How My Faith Plays a Role in My IBS Management
I’ll preface this post with a simple statement: I know this may seem controversial, but I want you to know that this is my story. If you don’t agree with my spiritual beliefs, approach this post with an open mind. You never know what value you may get from it.
IBS is highly misunderstood, and can feel isolating to live with. For most of my life, I have struggled with depression, and I never fully understood why. I come from a great family, I’ve been given opportunities for education and career, I have an incredible husband and the best dog, and I’ve dealt with some hard times, but have never lacked my basic needs. I am so grateful for the life I have been given, but I’ve still struggled throughout it all.
The more that I study IBS and the gut microbiota, the more I am understanding why. We know that IBS and depression are linked, because the gut and brain are connected. IBS is a condition where the gut microbiota is altered, which can also cause changes in the brain that lead to depression.
It’s tempting to read that and think “I was just born this way.” Yes, depression is something I continue to struggle with, but I don’t have to settle there. This is where my faith comes in.
I am a Christian, a follower of Christ. I was raised in a pentecostal, protestant church in the United States, so my beliefs were ingrained into my worldview at a very young age. I am thankful for my family and the legacy they created for me, but it took me until adulthood to fully own my faith. I won’t get into all the details, but if you want to talk more about this journey and where I stand, send me a message. In college, I decided that I truly believe Jesus Christ is the son of God, and God himself. I believe He came to earth in love, lived an incredible life that I can admire and learn from, then died and rose again (yep, back to life) to re-connect me (and everyone else) to God. I believe God created humanity to be in relationship with Him.
What does that have to do with IBS?
We know the best way to manage IBS is to deal with stress, and reduce stress and anxiety in your life. Food is a bonus way to avoid symptoms. For me, my faith and the hope I find in knowing that I am fully connected to God reduces that stress and anxiety. I still struggle, but the difference is that when I do struggle and have moments of fear and anxiety, I know that I can go to scripture and pray with confident expectation that God is who He says He is and He will do what He says He will do. This is a form of meditation I practice in my life, and have found to be extremely powerful for me. I’ve learned that the depressive thoughts can easily separate me from my source of life, but I get to choose to fight for that connection. So far, God has never let me down.

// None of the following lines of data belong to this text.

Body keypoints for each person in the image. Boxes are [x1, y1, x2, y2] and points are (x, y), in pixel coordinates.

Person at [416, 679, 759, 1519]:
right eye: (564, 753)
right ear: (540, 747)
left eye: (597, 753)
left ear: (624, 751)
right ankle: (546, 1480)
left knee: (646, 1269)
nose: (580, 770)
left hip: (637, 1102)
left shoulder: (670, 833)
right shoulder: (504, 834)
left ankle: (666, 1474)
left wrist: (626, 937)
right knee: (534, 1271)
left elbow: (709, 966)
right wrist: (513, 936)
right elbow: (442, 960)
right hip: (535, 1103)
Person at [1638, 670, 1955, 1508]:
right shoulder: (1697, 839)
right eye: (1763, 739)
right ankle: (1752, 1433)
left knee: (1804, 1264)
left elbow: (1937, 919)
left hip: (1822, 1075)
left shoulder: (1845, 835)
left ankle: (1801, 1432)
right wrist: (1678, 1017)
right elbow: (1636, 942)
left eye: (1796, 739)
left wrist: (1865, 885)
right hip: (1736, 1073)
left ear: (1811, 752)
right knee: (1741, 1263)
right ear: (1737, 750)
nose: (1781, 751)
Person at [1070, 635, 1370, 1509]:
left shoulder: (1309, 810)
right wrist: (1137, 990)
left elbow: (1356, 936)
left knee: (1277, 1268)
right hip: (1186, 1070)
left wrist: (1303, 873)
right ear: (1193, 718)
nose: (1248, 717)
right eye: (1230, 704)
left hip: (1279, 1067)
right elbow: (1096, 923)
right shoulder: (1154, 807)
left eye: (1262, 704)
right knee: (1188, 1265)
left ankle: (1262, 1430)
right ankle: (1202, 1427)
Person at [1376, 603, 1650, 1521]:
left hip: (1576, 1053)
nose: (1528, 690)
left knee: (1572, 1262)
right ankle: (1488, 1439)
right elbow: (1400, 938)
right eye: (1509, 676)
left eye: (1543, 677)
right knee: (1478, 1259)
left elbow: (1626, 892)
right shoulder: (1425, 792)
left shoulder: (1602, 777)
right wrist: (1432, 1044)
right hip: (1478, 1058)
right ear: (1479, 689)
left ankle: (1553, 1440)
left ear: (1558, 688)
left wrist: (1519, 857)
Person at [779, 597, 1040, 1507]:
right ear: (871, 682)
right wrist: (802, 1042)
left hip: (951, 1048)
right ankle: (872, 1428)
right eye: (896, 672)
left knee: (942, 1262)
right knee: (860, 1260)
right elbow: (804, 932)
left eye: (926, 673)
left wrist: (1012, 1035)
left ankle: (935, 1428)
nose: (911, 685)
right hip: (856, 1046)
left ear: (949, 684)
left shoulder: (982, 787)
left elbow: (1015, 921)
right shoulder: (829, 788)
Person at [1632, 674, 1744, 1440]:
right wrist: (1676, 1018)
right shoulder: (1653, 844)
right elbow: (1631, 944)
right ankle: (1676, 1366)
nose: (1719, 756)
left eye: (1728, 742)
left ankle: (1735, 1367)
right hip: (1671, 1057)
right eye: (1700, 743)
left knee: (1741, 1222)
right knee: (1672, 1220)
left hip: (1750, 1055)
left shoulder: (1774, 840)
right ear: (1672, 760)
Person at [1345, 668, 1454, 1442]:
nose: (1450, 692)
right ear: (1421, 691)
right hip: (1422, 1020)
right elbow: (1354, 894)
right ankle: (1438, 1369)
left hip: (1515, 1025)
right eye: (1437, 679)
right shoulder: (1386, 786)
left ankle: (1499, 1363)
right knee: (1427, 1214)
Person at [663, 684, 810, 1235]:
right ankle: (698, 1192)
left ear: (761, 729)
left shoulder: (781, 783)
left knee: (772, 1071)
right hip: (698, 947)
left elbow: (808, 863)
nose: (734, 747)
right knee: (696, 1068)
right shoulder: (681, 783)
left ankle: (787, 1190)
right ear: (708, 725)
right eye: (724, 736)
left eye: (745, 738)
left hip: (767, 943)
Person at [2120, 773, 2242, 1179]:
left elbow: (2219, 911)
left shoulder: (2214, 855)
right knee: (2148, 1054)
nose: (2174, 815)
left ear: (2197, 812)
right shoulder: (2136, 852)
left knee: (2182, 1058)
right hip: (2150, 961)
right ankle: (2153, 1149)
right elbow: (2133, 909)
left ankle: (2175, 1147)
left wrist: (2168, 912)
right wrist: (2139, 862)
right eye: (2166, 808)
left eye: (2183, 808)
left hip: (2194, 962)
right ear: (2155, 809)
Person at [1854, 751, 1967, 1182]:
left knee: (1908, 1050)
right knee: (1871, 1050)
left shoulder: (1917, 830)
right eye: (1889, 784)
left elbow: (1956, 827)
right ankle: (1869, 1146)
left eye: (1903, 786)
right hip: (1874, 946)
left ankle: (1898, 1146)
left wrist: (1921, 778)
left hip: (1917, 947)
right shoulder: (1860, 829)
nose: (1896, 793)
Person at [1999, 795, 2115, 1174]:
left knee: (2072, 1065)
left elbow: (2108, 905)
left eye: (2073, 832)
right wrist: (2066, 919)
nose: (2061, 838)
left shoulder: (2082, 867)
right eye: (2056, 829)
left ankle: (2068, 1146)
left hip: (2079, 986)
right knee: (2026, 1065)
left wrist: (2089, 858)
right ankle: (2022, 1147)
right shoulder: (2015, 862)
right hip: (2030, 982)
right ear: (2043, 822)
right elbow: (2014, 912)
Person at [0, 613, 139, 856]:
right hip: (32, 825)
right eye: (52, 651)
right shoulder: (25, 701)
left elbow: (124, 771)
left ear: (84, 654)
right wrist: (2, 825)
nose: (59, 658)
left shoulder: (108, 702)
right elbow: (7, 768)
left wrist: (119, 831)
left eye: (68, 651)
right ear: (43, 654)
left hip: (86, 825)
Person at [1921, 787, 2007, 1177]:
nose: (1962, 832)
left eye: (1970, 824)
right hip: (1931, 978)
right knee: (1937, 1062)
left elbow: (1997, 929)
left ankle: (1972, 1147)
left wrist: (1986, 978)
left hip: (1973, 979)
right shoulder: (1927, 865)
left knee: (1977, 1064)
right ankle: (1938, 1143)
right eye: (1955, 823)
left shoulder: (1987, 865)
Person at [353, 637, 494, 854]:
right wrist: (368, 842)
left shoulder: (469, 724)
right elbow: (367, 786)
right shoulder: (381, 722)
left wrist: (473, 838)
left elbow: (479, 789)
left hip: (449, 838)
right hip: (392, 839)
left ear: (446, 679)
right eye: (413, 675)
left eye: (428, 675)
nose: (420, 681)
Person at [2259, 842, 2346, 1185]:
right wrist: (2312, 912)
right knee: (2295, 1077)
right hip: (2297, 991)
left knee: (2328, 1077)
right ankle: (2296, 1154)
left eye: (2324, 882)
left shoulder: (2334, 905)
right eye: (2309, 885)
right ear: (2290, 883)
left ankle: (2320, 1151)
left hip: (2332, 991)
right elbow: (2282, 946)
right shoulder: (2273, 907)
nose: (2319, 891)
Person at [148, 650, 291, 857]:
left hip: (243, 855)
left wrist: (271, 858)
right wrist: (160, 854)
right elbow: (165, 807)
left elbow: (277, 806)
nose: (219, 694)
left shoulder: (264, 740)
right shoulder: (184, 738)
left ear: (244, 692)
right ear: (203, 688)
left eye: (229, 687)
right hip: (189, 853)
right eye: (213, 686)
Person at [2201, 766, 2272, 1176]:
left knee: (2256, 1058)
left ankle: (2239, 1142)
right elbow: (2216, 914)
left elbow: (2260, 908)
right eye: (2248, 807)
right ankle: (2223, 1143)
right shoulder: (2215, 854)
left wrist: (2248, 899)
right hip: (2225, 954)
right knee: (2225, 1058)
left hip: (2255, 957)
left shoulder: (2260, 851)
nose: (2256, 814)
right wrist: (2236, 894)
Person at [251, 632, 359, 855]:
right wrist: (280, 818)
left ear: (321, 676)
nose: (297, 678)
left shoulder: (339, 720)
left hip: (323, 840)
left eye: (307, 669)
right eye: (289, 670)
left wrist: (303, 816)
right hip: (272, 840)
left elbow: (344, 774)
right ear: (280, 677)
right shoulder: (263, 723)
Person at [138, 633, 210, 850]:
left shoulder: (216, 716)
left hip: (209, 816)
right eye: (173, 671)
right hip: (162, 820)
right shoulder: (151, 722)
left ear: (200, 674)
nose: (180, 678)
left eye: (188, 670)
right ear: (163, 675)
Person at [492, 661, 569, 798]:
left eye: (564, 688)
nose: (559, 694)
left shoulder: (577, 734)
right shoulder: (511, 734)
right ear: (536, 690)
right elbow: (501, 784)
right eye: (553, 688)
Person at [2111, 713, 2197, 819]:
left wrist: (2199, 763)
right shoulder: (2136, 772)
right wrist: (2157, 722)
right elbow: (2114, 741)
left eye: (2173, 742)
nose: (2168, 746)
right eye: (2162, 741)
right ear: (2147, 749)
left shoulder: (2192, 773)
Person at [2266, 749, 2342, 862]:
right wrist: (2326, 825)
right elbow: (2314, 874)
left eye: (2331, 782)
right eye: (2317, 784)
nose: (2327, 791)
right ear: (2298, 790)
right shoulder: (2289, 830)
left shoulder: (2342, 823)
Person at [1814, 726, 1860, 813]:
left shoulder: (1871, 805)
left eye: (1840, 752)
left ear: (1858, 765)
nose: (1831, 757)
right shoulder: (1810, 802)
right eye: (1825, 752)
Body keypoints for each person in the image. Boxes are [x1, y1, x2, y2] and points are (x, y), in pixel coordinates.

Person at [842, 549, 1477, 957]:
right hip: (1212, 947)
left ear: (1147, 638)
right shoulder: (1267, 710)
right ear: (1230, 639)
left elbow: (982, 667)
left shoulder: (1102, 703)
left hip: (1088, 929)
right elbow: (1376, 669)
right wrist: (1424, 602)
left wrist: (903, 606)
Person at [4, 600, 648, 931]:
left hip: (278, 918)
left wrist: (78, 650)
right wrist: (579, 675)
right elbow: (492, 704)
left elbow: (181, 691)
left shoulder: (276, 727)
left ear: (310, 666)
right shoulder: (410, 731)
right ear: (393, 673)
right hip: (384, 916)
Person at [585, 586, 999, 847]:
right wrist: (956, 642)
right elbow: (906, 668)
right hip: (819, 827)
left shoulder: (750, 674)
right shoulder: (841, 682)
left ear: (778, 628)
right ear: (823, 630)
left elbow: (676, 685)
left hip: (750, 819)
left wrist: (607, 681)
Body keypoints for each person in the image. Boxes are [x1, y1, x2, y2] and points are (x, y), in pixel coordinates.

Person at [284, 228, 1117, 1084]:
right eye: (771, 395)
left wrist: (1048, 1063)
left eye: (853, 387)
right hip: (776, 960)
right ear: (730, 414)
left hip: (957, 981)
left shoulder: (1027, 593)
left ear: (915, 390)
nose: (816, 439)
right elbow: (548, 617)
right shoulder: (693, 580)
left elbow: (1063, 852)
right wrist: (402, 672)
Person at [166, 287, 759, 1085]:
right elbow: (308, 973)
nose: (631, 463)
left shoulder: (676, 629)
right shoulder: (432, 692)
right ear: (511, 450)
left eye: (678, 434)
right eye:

There are times in my life where this wasn’t always the case. I have been angry with God when I read scriptures like “I am fearfully and wonderfully made (Psalm 139)” because I don’t always feel wonderfully made. Sometimes I feel like my body was poorly made because my gut just can’t get itself together. But, what I have chosen to stand firm in is believing that God is good, no matter what. I know nobody likes to hear that everything happens for a reason, but I believe that God is intentional. Maybe He allowed IBS to be a part of my life so that I can help others walking through it. Do I think He’s the reason why I have IBS? No. I believe I have it because we live in an imperfect world and the stress and trauma from my childhood altered the way my gut functions. Do I believe God can heal me of IBS? Yep. And I choose to believe that everything I learn about my body and every habit I am able to implement to manage my symptoms is a form of healing. I choose to be grateful to God for every little success in my digestive journey, even if it doesn’t make sense.
If you’re also a Christian, but you’ve struggled with being frustrated with God or feeling ashamed that you are dealing with depression, I want to encourage you to begin a meditation practice with scriptures that will encourage you. I’ve added a few below that you can start with. If you’re not a Christian and would like to hear more about how I can be confident and hopeful in Jesus, I’d love to talk. If you’re not interested or have a different belief system than I do, take this encouragement with you: the body is as much spiritual as it is mental, emotional, and physical. How can you tap into your spiritual self to reduce the stress, anxiety, and depressive thoughts from your mind? This is where meditation is rooted, and a simple meditation practice with breath is a great place to start.